Provided passage →
Start of Block

Daniel Suarez ($7,400)
He starts way back in 29th after completely missing it in qualifying, but in the five races at 1.5-mile tracks this year, Suarez owns a 12.4 average finish and has a couple of Top 10s. With so many spots to gain, he looks a perfect, low-priced cash option.
Paul Menard ($7,300)
He isn't a flashy pick, but Menard has slipped into the Top 15 in three of the five races at the mile-and-a-half tracks this year, and he also has consecutive Top 15s at Chicagoland. After qualifying back in 25th, he also has the place differential category working in his favor. Menard is another safe, affordable option to use in a balanced cash lineup.
Chris Buescher ($6,800)
After qualifying 28th, Buescher seems determined to remain one of the biggest DFS bargains at the 1.5-mille tracks. In the five previous races, he owns a 12.6 average finish and has gained an average of 10.6 spots per race, gaining at least eight spots in four of those five starts. He is a no-brainer source of cap relief for cash contests.
Brad Keselowski ($10,600)
Keselowski has led double-digit laps in four of the five races at 1.5-mile tracks this year, and he is the only driver with multiple wins in those starts. He has also managed eight straight Top 10s at Chicagoland, winning twice and leading laps in seven of those eight races. Starting 12th, he falls in between a frontrunner candidate like Kevin Harvick and obvious place differential guys like Kyle Busch and Martin Truex Jr. If you like fading the obvious plays, Keselowski should be an excellent alternative.
Chase Elliott ($9,700)
Elliott has become a DFS force at the mile-and-a-half tracks, leading 35 or more laps in the last three races. He has also notched a pair of Top 3 finishes in three starts at Chicagoland, and he has led 40-plus laps twice. With Kyle Busch, Martin Truex Jr. and Joey Logano all starting outside the Top 15, Elliott could be a little under-owned from the 13th spot, but he still has a solid combination of differential and dominator upside. Swap him in for one of the popular plays.
Denny Hamlin ($8,500)
Chicagoland has quietly been one of his better tracks, and Hamlin has reeled off five straight finishes of seventh or better here, winning the 2015 race. More importantly, he has shown excellent speed all weekend, and despite being set up for race trim, he managed to qualify in the Top 10. I think he could be a sneaky source of dominator points, and this price tag really opens things up.
Ricky Stenhouse Jr. ($7,100)
Stenhouse has been solid at the 1.5-mile tracks with the 2019 rules package, posting an 11.2 average finish in the first five races. He has two finishes of sixth or better in those starts and has finished 18th or better in all five. Yes, he can drive over is head at times, but starting back in 26th, he is not as risky as his reputation suggests. I love him as a pivot to Daniel Suarez or Paul Menard.
Matt DiBenedetto ($6,700)
It has been a brutal year at the mile-and-a-half tracks for DiBenedetto so far, and he heads to Chicagoland with a 29.6 average finish in the first five races. Still, this a driver who has flashed Top 20 potential at times, and he is starting way back in 30th. DiBenedetto could be a great contrarian to Chris Buescher.

End of Block

Using the information →
1 - Answer these questions using the driver picks:
(a) In what position did Chris Buescher qualify?
(b) How many straight Top 10s has Brad Keselowski managed at Chicagoland?
(c) What average finish does Matt DiBenedetto bring to Chicagoland from the first five races at the mile-and-a-half tracks?
2 - Turn the paragraph in the driver picks that begins "Keselowski has led double-digit laps" into a short bulleted list that keeps its main facts.
3 - From the driver picks, write out the stretch from "Paul Menard ($7,300)" through "balanced cash lineup." word for word.

Dataset content →
Start of Block

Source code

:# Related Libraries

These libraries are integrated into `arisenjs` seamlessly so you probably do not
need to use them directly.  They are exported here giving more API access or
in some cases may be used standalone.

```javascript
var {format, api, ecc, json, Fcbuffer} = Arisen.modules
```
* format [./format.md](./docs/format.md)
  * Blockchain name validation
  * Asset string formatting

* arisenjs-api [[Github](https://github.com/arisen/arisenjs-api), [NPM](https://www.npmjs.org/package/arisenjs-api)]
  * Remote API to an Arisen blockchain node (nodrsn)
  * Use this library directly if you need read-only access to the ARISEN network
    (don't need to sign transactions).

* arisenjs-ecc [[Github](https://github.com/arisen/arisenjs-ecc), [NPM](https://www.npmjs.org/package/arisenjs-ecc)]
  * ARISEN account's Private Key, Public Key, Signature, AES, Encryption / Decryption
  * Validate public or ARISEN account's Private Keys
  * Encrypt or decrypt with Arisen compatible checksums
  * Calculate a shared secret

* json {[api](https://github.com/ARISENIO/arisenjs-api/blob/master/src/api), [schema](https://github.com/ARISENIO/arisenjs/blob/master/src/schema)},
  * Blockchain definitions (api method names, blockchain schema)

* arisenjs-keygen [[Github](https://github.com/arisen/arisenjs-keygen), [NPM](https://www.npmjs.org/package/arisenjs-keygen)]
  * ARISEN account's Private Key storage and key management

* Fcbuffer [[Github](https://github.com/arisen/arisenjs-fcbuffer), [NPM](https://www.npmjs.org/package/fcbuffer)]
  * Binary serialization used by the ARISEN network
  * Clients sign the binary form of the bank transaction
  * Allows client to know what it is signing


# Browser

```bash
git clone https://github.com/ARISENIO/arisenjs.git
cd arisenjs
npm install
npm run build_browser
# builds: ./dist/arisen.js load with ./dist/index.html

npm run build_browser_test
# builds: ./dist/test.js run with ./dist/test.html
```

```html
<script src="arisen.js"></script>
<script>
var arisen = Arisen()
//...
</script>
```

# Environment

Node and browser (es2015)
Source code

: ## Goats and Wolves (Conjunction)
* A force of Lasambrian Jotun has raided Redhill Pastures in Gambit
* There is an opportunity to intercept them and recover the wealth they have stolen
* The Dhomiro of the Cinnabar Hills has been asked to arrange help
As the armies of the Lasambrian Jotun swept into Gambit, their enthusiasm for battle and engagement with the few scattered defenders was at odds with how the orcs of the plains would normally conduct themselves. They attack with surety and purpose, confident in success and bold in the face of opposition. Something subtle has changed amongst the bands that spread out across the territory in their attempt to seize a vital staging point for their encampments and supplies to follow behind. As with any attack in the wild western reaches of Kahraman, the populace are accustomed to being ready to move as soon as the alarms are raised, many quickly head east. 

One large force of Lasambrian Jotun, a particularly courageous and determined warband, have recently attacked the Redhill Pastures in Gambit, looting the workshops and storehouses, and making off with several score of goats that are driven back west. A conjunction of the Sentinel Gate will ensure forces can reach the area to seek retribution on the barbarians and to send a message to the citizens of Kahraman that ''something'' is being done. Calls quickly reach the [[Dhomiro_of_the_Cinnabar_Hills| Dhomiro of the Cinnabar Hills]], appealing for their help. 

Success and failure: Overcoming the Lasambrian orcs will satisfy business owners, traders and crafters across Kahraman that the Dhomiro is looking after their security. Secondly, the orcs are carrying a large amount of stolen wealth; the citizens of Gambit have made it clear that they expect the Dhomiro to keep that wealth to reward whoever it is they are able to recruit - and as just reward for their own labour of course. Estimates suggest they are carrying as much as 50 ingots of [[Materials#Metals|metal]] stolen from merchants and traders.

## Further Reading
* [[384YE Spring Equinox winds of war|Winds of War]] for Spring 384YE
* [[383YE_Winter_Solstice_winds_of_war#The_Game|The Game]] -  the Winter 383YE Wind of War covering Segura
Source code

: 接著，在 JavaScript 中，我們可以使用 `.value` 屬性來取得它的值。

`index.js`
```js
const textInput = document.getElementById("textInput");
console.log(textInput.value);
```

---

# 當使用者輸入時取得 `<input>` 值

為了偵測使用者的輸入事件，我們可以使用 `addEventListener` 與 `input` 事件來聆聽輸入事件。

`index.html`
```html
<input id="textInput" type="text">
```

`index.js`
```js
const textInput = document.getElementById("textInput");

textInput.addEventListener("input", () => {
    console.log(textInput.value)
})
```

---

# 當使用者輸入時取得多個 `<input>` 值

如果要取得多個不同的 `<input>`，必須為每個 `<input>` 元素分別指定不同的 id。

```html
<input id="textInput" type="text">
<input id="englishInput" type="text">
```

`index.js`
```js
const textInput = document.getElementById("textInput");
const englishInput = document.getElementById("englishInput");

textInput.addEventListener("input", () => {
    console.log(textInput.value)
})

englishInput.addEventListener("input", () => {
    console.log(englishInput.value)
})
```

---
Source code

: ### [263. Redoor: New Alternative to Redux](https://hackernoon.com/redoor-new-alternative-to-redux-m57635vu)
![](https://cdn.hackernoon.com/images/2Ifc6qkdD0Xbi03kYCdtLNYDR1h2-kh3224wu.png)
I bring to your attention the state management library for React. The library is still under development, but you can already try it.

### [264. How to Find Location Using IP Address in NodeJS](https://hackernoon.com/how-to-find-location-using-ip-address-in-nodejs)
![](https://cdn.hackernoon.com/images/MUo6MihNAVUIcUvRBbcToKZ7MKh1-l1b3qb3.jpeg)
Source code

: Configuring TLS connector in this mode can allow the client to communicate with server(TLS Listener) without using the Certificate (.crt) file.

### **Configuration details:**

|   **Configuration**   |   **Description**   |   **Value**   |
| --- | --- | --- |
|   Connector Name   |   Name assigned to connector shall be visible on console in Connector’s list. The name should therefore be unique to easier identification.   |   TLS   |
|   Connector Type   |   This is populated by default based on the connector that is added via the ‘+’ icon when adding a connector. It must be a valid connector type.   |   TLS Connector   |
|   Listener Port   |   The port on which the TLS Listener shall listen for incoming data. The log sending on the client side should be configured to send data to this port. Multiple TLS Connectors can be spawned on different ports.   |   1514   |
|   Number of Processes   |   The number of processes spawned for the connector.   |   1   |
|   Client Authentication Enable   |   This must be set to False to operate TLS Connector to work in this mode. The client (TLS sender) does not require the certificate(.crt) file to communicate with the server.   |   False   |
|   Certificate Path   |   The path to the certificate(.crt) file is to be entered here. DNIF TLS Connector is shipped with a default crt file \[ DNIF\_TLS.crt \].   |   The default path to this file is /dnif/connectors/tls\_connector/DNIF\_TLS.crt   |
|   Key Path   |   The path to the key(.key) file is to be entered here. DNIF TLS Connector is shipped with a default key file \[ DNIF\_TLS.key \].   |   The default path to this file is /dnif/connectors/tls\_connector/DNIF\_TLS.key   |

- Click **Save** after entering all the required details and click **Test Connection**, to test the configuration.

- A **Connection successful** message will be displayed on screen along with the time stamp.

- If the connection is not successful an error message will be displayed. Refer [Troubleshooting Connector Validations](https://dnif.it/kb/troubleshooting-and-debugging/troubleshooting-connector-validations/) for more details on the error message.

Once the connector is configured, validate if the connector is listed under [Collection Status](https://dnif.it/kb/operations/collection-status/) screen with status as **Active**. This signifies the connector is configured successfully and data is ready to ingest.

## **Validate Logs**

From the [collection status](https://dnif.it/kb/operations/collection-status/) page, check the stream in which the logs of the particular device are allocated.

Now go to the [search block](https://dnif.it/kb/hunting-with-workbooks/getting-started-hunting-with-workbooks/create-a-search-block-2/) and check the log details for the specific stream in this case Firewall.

End of Block

Response list →
1 -
(a) 28th
(b) Eight
(c) 29.6

2 -
- Led double-digit laps in four of the five races at 1.5-mile tracks this year.
- The only driver with multiple wins in those starts.
- Eight straight Top 10s at Chicagoland, with two wins, and laps led in seven of those eight races.
- Starts 12th, between a frontrunner candidate like Kevin Harvick and obvious place differential picks like Kyle Busch and Martin Truex Jr.
- An excellent alternative for fading the obvious plays.

3 -
Paul Menard ($7,300)
He isn't a flashy pick, but Menard has slipped into the Top 15 in three of the five races at the mile-and-a-half tracks this year, and he also has consecutive Top 15s at Chicagoland. After qualifying back in 25th, he also has the place differential category working in his favor. Menard is another safe, affordable option to use in a balanced cash lineup.